Godiva’s five siblings have already been adopted out, leaving just Godiva and her mother, Krizzie, still available. While the staff at the foundation has been happy to give Godiva the care she needs, Dr. Mirante said that they are eager for Godiva to find her forever home, and the kind of owners who will have the time and dedication it takes to give her a good life.
“We don’t know what the future holds for her, and whether the condition will be better or worse, but she’s a special puppy and needs a special family that will take her on for life,” she said.
Godiva and the foundation have already been the recipients of warmth and love from at least one family in the area that has shown a desire to make her life as good as it can be. Their support has been crucial in helping to set her up for success when she does find her forever home, thanks to a bittersweet turn of events.

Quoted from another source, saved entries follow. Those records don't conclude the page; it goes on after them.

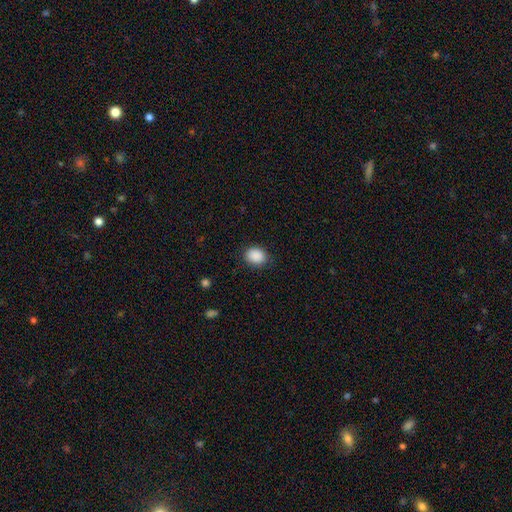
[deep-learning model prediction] Smooth or featured? Predicted: smooth (p=0.90). How rounded? Predicted: in between (p=0.53). Merging? Predicted: none (p=0.87).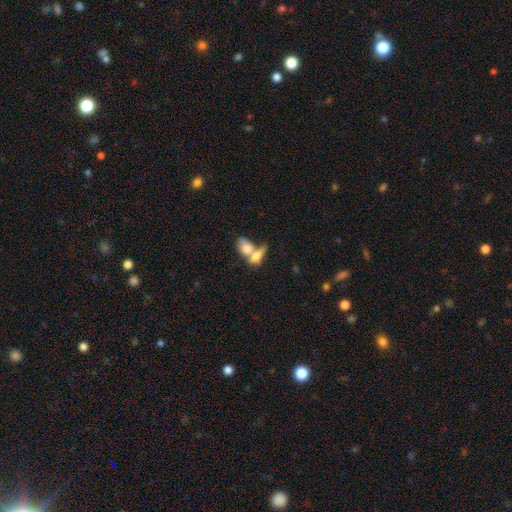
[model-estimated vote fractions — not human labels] A smooth galaxy with no disk features (67%) that is in between round and cigar-shaped (75%).

Vote fractions:
- Smooth or featured? smooth: 67% / featured or disk: 25% / star or artifact: 8%
- How rounded? in between: 75% / cigar-shaped: 12% / round: 12%
- Merging? merger: 69% / none: 19% / minor disturbance: 7% / major disturbance: 6%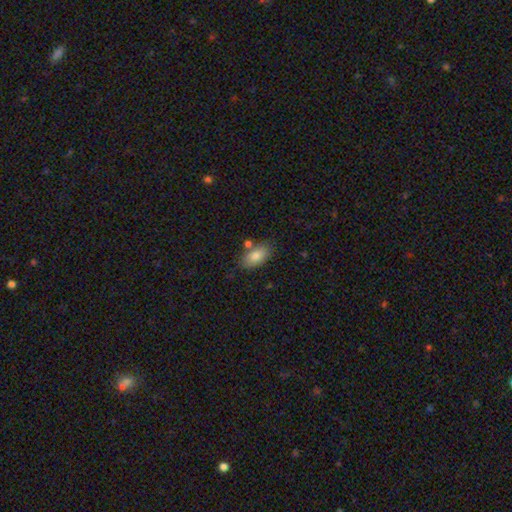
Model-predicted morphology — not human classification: Smooth or featured: smooth — 83% (featured or disk — 10%)
How rounded: in between — 91% (cigar-shaped — 6%)
Merging: none — 74% (minor disturbance — 14%)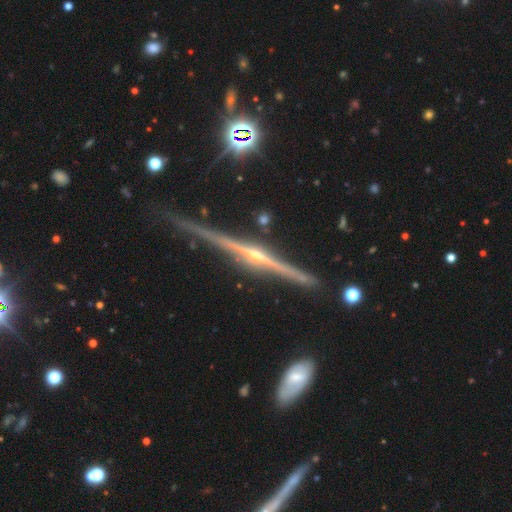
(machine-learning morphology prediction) Smooth or featured?
  - featured or disk: 88% *
  - star or artifact: 7%
  - smooth: 5%
Edge-on disk?
  - yes: 98% *
  - no: 2%
Edge-on bulge?
  - rounded: 77% *
  - none: 14%
  - boxy: 8%
Merging?
  - none: 83% *
  - minor disturbance: 12%
  - merger: 3%
  - major disturbance: 3%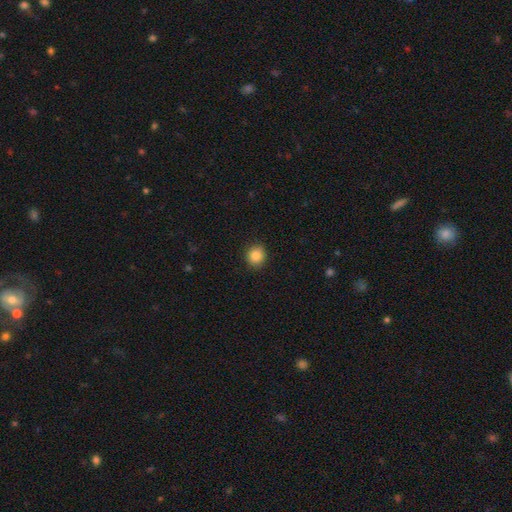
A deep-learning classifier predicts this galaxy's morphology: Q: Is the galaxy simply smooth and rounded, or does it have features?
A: smooth — 86%.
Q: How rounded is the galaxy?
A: round — 79%.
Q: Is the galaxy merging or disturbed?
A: none — 89%.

For her fourth birthday on February 20, East Hampton resident Phoebe Schellinger expressed to her mother, Rose Schellinger, that instead of presents, she wanted anyone interested in giving her a gift to help her reach her goal of trying to do something good for a shelter pet in need. The family had reached out to ARF, and heard about a puppy there named Artemis, who also suffered from mesoesophagus, the same condition plaguing Godiva. Ms. Schellinger and her family used the money people had given for Phoebe’s birthday to buy a special feeding highchair for Artemis, but just days before the chair arrived in the mail, the puppy, around 18 months old at the time, died. Ms. Schellinger’s mother-in-law, who works at a local vet clinic in East Hampton, made a few calls and before long discovered that there was another puppy with the same condition just a few towns over.
The family brought the chair to the shelter, and while Godiva is still a little small for it, she has room to grow and, most importantly, has already become accustomed to sitting in it at a young age, which bodes well for her future.
“The chair is a little big, but she’ll grow into it, and it’s something that will go with her for whoever has the big heart to take her home and help her out,” Ms. Schellinger said.
Phoebe and Godiva were able to meet each other when the family brought the chair to the foundation, which Ms. McEntee said was nice to see.
“The two of them were sitting on the couch and she said, ‘Is this the puppy I helped?’” Ms. McEntee recalled. “It was an adorable meeting, and it was definitely a heartwarming moment.”
Ms. Schellinger said she’s glad the story had a happy ending for Godiva and for her daughter, who she said has a giving spirit and has already shown an affinity for dogs and all animals at a young age.
“She is a lover of all things, animals and people,” Ms. Schellinger said. She added that the pandemic has been hard at times on Phoebe, an outgoing only child who enjoys visiting her grandmother at work and meeting with the animals who come to the vet clinic.
“Her favorite thing to say right now is, ‘Sharing is caring,’” Ms. Schellinger said of her daughter. “That’s her little motto. There really wasn’t anything she needed or wanted for her birthday, so we asked her if she’d like to do something for a shelter animal, and she was very excited about that. We’ve even been talking about what she can do for her next birthday.”
Ms. Schellinger said her daughter was thrilled to meet Godiva and see all the other animals at the shelter during their meeting.
“She was very excited to see all the cats and rabbits, too,” Ms. Schellinger said. “If she could have, she would have been stuffing fuzzy things in her pocket and bringing them home.”
The hope is that the right person will soon do just that with Godiva, and Ms. McEntee has faith it will happen, despite the challenges.
“I always like to think there’s a person for every dog,” she said. “And there will be a perfect person for Godiva, too.”